*Goal of the exercise*
In the entries below, find each line with the string "Pathoanatomy" and copy it.

+++ Dataset content +++

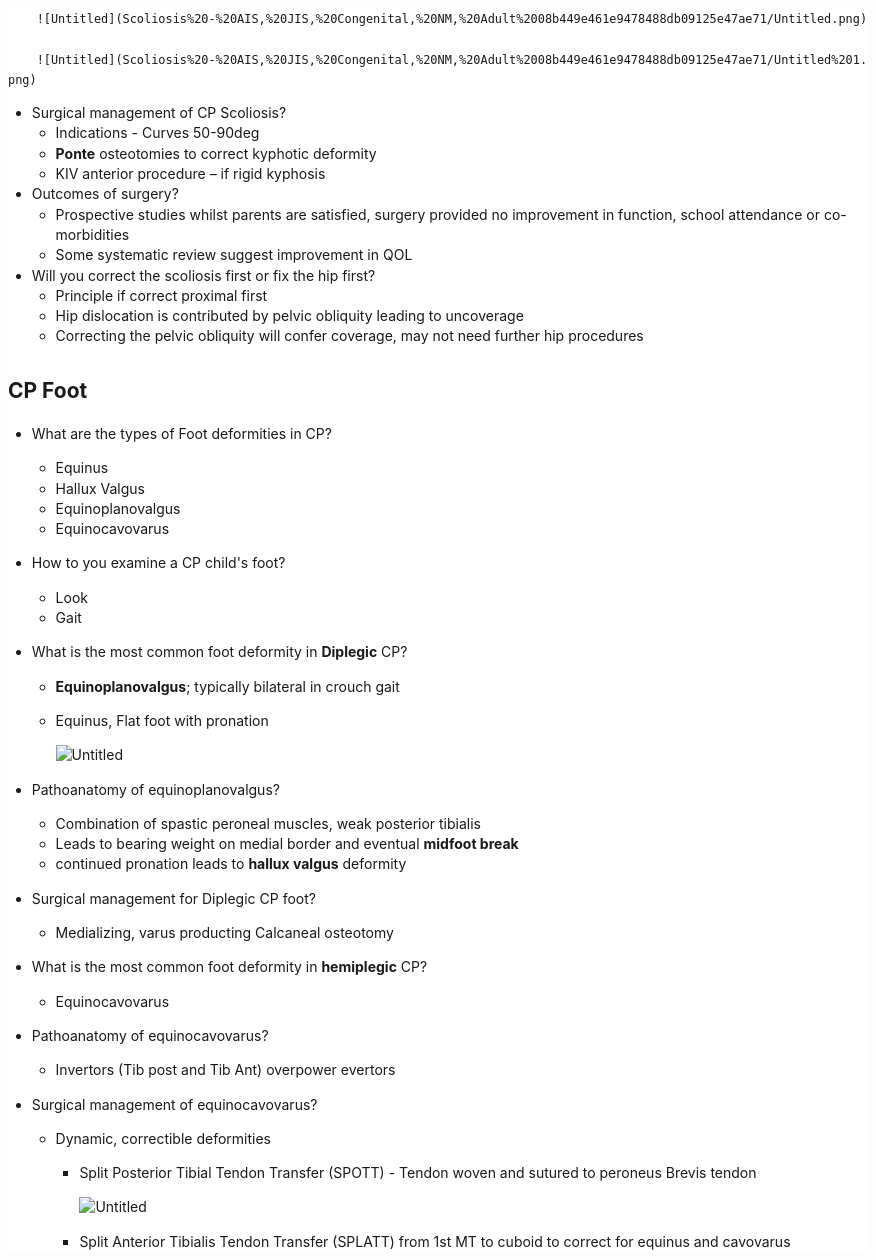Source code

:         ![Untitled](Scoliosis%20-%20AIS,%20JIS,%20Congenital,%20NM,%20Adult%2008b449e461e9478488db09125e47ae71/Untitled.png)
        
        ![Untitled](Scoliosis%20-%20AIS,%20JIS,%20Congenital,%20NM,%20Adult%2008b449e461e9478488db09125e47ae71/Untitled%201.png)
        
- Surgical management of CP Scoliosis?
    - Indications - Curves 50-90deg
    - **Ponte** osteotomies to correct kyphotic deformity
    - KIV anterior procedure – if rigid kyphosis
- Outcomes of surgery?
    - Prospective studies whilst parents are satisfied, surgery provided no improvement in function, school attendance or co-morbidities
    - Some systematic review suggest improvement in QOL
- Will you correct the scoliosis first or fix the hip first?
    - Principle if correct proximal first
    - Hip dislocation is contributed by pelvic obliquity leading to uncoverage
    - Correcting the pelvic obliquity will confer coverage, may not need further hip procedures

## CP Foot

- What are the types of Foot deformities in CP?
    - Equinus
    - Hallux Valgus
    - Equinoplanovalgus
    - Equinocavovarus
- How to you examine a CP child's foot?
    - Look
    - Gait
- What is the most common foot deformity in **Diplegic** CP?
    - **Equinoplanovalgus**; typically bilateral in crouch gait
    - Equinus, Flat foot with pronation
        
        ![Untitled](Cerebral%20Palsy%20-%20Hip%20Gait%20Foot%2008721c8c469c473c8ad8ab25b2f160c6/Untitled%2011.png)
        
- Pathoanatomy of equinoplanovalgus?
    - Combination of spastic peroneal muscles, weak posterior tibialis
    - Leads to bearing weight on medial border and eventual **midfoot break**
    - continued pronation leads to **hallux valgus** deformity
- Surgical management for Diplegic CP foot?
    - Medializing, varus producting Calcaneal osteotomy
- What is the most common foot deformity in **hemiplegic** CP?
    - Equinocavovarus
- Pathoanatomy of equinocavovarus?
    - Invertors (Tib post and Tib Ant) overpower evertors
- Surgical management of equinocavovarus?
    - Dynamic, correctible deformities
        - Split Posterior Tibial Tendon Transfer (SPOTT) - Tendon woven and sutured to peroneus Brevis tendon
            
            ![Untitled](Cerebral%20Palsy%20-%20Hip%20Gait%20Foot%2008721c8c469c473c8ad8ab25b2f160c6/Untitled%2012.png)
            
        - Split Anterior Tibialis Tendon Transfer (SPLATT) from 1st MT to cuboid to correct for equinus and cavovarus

+++

*Output of the task*
- Pathoanatomy of equinoplanovalgus?
- Pathoanatomy of equinocavovarus?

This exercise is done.